▶ _Exercise instructions_:
From the line containing "20,1,$1+$1,$6,$7,$8,$9,0*" down to the line containing "X50200000Y-44140000D03*" in the records below, reproduce every line exactly, ends included, and omit all others.
'''
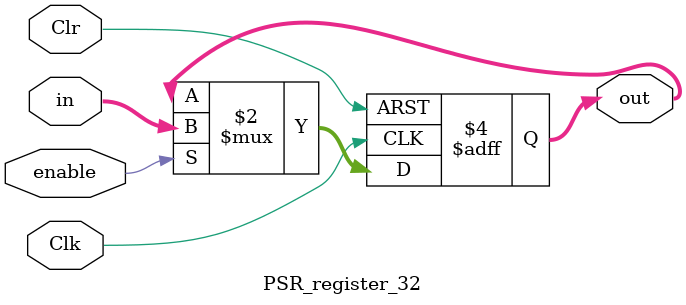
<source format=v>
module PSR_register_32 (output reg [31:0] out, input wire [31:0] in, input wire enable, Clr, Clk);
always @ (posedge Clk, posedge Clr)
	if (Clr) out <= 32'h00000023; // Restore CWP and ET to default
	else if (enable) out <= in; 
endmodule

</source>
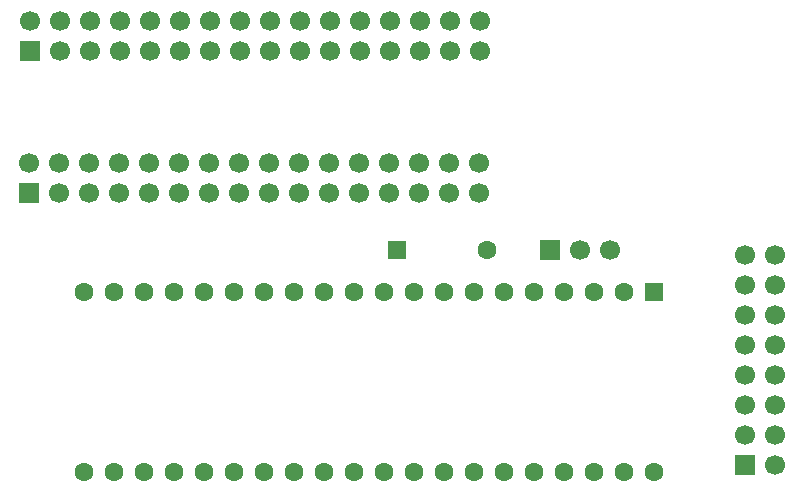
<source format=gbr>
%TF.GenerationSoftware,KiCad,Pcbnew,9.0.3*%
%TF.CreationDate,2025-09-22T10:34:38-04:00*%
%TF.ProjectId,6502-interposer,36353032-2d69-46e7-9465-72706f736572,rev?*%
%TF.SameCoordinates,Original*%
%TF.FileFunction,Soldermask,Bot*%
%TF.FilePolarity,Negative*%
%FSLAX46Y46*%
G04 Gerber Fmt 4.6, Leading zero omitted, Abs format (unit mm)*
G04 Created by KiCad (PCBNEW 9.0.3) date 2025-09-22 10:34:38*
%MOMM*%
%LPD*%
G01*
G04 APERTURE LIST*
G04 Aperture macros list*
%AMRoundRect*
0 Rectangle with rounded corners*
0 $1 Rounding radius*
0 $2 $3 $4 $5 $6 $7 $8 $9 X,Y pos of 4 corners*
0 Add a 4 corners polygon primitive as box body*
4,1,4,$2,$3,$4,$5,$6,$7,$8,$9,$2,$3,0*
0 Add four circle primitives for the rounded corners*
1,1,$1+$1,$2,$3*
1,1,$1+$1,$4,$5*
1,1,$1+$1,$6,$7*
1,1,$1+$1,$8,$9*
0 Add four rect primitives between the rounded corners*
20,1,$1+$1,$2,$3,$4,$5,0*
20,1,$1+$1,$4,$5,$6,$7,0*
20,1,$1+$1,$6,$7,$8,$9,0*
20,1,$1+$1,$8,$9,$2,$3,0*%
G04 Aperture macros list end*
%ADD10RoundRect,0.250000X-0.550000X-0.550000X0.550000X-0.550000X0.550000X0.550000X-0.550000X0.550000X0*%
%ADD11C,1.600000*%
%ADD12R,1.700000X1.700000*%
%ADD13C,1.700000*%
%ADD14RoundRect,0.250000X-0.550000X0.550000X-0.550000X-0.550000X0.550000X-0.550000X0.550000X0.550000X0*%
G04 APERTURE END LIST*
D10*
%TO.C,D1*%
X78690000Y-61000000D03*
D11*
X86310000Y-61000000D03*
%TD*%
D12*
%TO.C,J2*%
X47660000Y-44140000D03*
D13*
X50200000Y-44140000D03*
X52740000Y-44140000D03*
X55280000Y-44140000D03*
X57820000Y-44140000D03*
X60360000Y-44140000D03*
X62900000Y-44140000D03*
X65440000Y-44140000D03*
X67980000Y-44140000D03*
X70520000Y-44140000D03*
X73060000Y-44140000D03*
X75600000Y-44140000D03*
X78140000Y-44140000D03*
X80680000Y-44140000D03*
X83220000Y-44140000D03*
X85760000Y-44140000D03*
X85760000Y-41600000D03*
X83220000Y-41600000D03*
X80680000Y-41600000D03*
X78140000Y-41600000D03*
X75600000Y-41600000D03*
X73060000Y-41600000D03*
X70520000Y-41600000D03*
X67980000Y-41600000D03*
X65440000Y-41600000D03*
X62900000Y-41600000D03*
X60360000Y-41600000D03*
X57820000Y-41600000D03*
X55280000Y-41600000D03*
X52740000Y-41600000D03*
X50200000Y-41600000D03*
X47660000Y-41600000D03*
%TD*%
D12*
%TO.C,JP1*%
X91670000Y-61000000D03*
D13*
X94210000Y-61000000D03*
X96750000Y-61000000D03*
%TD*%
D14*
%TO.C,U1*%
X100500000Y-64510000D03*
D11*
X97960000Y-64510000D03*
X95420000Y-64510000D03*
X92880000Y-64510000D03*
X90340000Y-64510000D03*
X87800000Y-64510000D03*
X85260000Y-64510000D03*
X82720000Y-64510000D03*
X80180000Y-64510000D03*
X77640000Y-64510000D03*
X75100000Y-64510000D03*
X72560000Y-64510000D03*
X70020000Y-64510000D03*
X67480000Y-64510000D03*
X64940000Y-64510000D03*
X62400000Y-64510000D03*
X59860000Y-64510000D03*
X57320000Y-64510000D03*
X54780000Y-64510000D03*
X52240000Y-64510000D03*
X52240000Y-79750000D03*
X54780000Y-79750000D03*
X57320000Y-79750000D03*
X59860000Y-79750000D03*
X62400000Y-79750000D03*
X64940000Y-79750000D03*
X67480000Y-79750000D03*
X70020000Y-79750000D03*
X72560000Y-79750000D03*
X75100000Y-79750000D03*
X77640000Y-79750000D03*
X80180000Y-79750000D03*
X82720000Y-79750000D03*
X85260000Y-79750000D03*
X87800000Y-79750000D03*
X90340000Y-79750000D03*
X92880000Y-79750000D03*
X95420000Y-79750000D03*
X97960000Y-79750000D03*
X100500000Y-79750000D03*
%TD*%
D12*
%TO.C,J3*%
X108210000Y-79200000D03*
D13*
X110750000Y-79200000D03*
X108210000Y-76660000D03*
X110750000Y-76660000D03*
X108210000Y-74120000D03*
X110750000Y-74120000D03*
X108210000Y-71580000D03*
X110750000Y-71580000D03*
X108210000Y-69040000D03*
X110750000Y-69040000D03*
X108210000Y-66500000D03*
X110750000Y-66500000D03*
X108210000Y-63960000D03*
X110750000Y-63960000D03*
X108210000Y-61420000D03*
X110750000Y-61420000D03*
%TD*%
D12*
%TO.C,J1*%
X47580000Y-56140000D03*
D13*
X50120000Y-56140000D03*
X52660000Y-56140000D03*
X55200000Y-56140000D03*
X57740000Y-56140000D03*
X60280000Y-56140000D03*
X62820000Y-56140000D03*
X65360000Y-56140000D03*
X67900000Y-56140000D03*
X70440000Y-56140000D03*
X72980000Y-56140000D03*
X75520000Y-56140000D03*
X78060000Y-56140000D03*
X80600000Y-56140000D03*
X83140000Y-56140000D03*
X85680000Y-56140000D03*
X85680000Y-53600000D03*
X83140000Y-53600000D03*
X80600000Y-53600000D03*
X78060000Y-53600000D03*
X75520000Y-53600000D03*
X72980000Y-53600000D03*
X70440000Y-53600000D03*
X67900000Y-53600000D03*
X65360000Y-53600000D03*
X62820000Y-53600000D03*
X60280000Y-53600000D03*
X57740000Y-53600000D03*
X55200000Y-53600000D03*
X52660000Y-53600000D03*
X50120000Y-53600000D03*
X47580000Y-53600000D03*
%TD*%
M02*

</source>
'''
'''
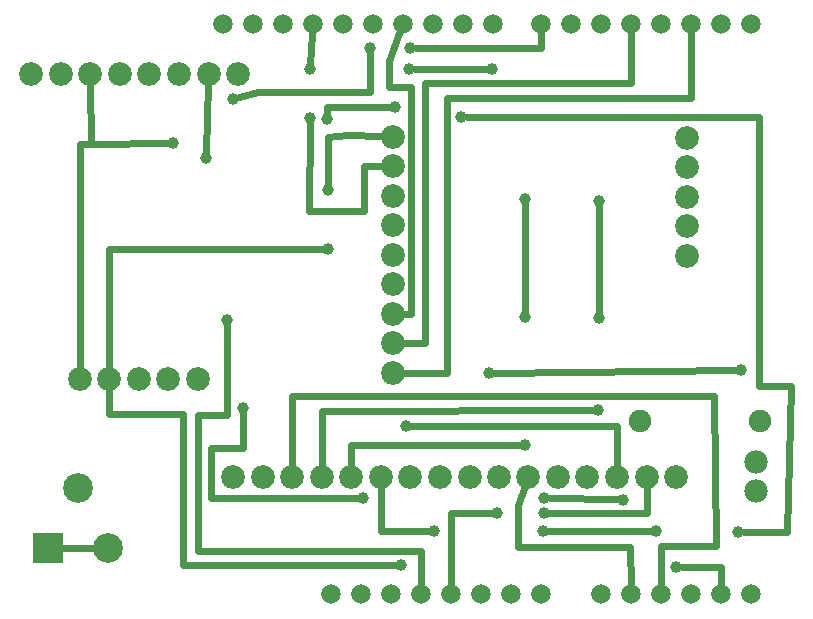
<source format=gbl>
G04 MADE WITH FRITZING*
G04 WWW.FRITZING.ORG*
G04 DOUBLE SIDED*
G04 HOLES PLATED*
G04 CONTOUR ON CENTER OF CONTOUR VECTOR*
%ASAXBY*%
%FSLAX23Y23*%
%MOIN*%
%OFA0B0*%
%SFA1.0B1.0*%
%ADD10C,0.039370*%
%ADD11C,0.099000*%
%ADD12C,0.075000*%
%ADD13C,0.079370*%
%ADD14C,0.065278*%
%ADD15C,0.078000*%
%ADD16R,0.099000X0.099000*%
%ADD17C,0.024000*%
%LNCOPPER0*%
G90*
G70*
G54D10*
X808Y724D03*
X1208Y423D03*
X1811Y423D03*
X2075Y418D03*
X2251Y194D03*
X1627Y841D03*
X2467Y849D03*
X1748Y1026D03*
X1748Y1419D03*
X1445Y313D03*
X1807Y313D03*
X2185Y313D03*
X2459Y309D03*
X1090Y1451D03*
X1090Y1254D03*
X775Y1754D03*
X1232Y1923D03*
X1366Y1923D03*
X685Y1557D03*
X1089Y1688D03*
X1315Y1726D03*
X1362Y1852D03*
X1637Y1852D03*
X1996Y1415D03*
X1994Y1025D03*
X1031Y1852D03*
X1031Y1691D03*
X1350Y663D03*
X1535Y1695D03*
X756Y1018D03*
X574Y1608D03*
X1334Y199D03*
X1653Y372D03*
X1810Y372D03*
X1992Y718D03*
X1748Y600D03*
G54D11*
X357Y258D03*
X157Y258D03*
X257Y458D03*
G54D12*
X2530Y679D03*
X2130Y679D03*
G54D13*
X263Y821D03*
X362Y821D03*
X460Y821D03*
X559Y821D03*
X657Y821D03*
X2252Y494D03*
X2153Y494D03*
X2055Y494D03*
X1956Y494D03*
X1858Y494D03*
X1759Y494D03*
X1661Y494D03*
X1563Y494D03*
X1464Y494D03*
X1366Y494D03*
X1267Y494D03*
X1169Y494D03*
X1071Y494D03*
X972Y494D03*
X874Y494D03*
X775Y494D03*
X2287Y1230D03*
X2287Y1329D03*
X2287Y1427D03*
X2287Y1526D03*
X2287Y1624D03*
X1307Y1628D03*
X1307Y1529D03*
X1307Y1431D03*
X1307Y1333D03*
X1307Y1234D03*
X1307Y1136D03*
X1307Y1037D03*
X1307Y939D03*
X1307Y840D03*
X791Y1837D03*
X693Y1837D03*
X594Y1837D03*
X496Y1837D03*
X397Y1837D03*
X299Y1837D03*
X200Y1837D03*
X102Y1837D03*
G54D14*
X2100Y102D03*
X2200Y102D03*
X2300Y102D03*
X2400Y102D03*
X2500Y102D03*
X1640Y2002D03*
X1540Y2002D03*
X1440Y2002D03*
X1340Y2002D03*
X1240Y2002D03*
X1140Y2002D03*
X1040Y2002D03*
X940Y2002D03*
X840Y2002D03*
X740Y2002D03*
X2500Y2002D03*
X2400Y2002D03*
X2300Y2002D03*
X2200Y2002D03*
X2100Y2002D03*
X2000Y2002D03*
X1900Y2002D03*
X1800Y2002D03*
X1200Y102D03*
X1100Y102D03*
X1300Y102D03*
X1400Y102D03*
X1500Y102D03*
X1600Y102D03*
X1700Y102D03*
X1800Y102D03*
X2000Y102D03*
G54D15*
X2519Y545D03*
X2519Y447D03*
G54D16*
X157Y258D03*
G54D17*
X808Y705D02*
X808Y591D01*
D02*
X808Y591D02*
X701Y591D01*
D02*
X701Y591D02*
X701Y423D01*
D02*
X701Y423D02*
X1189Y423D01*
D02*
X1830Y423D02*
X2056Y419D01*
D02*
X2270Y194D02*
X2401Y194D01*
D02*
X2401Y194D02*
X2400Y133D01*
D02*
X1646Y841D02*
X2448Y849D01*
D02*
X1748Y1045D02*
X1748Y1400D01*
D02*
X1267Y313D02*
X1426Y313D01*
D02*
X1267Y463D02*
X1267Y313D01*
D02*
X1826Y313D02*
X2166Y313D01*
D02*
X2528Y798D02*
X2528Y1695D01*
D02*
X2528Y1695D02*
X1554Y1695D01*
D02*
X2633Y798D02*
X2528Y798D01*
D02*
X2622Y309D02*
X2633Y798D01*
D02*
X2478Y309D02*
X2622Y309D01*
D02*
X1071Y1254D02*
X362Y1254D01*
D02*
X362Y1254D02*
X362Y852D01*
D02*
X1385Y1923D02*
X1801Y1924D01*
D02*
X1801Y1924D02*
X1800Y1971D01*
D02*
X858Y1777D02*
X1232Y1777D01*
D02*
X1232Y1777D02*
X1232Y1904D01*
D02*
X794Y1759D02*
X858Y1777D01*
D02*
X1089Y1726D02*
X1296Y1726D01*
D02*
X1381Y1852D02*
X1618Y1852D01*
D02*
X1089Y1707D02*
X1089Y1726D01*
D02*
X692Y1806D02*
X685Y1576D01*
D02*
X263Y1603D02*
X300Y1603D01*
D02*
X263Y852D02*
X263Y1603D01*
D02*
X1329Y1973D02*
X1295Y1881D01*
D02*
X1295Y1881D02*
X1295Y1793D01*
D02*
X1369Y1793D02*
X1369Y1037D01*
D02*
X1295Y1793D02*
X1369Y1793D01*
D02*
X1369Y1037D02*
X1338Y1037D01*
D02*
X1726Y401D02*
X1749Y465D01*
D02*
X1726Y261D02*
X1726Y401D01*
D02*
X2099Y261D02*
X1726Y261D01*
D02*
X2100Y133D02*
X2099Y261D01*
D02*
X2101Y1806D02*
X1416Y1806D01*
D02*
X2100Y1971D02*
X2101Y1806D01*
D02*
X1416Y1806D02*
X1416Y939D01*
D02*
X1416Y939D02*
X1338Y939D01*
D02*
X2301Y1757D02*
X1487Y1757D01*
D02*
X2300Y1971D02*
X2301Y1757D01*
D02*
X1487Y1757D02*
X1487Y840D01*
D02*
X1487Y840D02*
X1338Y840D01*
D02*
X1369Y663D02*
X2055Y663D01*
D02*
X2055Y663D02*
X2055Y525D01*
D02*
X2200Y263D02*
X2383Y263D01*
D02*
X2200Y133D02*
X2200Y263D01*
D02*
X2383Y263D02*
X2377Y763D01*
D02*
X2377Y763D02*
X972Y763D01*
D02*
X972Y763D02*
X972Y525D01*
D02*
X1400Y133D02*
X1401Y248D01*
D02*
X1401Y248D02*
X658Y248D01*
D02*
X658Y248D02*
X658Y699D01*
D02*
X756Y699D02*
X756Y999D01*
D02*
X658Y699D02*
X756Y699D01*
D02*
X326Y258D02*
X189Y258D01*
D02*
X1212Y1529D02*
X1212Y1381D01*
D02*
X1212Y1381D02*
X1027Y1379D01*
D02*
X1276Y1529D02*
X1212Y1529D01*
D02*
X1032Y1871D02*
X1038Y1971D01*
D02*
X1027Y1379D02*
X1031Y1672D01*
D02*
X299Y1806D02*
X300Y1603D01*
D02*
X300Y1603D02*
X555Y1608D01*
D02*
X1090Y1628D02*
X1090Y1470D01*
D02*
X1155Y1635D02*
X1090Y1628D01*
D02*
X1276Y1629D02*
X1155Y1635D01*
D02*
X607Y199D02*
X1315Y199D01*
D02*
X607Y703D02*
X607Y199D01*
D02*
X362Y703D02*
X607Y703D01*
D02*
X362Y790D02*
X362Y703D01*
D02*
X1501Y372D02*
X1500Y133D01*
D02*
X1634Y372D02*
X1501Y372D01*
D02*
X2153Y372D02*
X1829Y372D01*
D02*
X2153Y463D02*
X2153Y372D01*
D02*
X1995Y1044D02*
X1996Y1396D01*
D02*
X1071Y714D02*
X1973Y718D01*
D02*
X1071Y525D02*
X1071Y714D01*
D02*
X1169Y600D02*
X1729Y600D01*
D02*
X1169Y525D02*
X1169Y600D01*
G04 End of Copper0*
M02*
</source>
'''
▶ _Exercise output_:
20,1,$1+$1,$6,$7,$8,$9,0*
20,1,$1+$1,$8,$9,$2,$3,0*%
G04 Aperture macros list end*
%ADD10RoundRect,0.250000X-0.550000X-0.550000X0.550000X-0.550000X0.550000X0.550000X-0.550000X0.550000X0*%
%ADD11C,1.600000*%
%ADD12R,1.700000X1.700000*%
%ADD13C,1.700000*%
%ADD14RoundRect,0.250000X-0.550000X0.550000X-0.550000X-0.550000X0.550000X-0.550000X0.550000X0.550000X0*%
G04 APERTURE END LIST*
D10*
%TO.C,D1*%
X78690000Y-61000000D03*
D11*
X86310000Y-61000000D03*
%TD*%
D12*
%TO.C,J2*%
X47660000Y-44140000D03*
D13*
X50200000Y-44140000D03*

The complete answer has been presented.